5.8 [Gedaagde] verzoekt de rechtbank om de vordering ter zake de uitvoerbaar bij voorraad af te wijzen. Volgens [gedaagde] zal hij in ernstige financiële problemen verkeren indien Menzis overgaat tot uitwinning van enig toewijzend vonnis, indien in hoger beroep wordt geoordeeld dat de vordering alsnog dient te worden afgewezen.
De rechtbank volgt deze stelling van [gedaagde] niet. Indien in hoger beroep wordt geoordeeld dat de vordering alsnog dient te worden afgewezen, dient Menzis immers de alsdan reeds door [gedaagde] aan Menzis betaalde bedragen terug te betalen. Van een restitutierisico is de rechtbank niet gebleken. De rechtbank gaat dan ook aan de stelling van [gedaagde] voorbij.

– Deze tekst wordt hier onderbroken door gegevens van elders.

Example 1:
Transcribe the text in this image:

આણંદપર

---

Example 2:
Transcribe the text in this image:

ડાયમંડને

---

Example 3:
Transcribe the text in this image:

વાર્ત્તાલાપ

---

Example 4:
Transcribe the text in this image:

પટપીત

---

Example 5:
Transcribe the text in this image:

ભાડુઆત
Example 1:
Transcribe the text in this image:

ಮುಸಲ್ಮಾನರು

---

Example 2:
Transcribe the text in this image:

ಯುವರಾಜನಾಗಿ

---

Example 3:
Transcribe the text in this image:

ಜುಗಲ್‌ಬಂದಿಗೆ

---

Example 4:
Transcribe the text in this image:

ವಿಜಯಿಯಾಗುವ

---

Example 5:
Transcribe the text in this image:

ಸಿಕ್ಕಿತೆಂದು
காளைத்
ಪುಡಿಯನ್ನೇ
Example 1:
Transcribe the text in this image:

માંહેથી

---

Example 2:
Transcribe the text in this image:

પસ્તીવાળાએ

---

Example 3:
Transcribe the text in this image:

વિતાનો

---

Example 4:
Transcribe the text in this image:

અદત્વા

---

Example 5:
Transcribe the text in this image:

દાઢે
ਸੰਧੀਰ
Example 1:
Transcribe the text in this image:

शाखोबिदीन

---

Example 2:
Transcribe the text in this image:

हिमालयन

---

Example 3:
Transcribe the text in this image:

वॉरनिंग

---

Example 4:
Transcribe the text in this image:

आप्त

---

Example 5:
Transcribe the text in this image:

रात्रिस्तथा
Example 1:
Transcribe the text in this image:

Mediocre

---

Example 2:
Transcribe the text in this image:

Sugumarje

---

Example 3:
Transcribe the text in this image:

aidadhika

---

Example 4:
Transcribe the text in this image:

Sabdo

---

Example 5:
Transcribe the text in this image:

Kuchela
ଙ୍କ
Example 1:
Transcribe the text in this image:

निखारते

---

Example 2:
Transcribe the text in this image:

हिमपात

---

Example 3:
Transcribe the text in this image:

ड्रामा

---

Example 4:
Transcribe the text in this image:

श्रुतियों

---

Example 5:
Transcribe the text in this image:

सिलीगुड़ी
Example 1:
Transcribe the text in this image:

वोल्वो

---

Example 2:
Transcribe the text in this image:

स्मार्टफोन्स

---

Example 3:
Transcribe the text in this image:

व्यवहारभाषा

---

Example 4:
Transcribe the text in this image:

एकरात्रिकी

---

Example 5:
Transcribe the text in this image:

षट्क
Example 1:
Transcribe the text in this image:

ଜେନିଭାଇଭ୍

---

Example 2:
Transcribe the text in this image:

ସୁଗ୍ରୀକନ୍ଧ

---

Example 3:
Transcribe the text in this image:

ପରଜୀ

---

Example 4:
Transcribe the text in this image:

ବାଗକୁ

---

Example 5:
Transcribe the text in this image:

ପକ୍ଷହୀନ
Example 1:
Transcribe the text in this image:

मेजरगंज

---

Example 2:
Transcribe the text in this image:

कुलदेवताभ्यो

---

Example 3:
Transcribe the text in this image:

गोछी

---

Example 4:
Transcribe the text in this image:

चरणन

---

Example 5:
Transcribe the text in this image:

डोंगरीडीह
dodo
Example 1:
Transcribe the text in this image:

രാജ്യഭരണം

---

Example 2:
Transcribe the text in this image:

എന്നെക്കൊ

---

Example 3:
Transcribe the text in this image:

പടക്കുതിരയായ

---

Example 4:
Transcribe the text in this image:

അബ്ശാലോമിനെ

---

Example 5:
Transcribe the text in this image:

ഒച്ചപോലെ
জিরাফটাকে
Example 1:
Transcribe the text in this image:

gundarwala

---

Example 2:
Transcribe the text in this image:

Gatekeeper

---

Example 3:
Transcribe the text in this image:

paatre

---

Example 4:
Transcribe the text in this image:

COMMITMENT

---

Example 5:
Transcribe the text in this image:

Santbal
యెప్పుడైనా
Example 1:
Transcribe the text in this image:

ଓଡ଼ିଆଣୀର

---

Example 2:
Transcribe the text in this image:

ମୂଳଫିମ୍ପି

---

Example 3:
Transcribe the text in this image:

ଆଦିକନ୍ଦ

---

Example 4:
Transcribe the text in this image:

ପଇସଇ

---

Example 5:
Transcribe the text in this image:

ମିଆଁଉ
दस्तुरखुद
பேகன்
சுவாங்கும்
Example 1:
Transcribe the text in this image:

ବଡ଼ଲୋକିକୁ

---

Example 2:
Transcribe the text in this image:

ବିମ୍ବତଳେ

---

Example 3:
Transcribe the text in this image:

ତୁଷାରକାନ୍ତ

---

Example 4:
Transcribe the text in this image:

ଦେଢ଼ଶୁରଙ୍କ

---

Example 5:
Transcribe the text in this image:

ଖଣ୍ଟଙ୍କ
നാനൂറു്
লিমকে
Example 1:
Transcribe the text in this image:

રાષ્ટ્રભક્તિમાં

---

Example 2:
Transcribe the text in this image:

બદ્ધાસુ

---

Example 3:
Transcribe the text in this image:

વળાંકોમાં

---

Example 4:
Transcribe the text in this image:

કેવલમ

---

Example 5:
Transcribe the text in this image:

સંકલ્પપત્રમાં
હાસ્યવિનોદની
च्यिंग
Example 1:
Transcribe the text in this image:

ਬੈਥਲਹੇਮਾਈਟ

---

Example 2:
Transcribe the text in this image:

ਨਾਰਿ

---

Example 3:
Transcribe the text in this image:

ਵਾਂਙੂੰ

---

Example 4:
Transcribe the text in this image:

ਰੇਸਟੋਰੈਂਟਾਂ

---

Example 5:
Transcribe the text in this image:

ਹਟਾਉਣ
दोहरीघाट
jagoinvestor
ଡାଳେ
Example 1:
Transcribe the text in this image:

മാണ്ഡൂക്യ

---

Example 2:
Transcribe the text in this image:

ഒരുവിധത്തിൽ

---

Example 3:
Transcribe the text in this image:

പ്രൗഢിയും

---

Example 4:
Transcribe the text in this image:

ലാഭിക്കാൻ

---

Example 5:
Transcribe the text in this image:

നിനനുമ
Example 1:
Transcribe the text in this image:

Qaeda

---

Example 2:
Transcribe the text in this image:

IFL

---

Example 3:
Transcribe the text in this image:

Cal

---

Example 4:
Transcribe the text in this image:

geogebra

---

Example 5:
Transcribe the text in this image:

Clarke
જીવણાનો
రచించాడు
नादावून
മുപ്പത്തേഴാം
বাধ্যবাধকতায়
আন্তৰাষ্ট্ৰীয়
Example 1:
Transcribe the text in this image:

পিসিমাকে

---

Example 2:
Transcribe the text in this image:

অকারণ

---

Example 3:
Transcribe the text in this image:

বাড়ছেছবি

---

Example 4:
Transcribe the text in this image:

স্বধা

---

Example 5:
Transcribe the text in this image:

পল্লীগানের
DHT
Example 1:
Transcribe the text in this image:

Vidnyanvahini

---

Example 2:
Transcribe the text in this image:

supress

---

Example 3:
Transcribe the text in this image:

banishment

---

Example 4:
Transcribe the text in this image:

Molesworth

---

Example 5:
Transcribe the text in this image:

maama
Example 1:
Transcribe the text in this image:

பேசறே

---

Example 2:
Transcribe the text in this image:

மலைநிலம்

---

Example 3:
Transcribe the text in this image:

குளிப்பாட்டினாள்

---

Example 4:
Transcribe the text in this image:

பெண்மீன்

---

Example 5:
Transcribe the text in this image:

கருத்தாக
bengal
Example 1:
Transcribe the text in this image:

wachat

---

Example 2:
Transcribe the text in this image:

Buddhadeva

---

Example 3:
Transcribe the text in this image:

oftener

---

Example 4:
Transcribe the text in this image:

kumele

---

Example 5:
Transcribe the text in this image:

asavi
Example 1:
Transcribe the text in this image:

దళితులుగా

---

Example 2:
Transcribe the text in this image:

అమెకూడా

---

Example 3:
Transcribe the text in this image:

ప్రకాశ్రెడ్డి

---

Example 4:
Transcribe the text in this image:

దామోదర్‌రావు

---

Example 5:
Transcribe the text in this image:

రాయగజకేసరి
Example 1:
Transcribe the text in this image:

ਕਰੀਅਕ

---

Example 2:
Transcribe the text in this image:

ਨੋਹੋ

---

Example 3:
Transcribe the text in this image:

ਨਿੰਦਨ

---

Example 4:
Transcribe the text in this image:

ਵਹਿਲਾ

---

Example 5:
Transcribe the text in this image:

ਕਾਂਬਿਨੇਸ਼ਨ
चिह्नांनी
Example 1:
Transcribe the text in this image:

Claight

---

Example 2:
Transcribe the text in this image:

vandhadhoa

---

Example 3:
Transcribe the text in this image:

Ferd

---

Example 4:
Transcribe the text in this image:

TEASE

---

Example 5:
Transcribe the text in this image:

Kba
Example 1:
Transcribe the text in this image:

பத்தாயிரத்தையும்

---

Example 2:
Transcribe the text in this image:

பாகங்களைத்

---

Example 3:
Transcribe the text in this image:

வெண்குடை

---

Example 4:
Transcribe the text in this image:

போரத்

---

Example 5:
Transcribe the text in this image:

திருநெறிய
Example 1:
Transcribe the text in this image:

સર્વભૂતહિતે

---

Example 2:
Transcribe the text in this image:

5.9 Menzis vordert vergoeding van buitengerechtelijke incassokosten. De rechtbank is van oordeel dat uit het procesdossier in voldoende mate blijkt dat kosten zijn gemaakt ter zake van andere verrichtingen dan die waarvoor de in de artikelen 237 tot en met 240 Wetboek van Burgerlijke Rechtsvordering bedoelde kosten een vergoeding plegen in te sluiten. De rechtbank acht dit deel van de vordering derhalve toewijsbaar. De gevorderde rente over de buitengerechtelijke incassokosten is niet toewijsbaar nu niet gesteld of gebleken is dat eiseres deze kosten daadwerkelijk heeft voldaan.
5.10 Als de overwegend in het ongelijk gestelde partij zal [gedaagde] worden veroordeeld in de kosten van dit geding.
I. Veroordeelt [gedaagde] om aan Menzis te betalen het bedrag van € 23.980,17 te vermeerderen met de wettelijke rente hierover vanaf 6 mei 2011 tot aan de dag van voldoening.
II. Veroordeelt [gedaagde] om aan Menzis te betalen het bedrag van € 1.000,- aan buitengerechtelijke incassokosten.
III. Veroordeelt [gedaagde] in de proceskosten. De kosten aan de zijde van Menzis worden begroot op € 1.841,83 aan verschotten en € 1.447,50 aan advocaatkosten (2,5 punten x tarief € 579,-).
IV. Verklaart dit vonnis tot zover uitvoerbaar bij voorraad.
V. Wijst af het meer of anders gevorderde.
Dit vonnis is gewezen te Almelo door mr. J.M. Marsman en is op 30 januari 2013 in het openbaar uitgesproken in tegenwoordigheid van de griffier.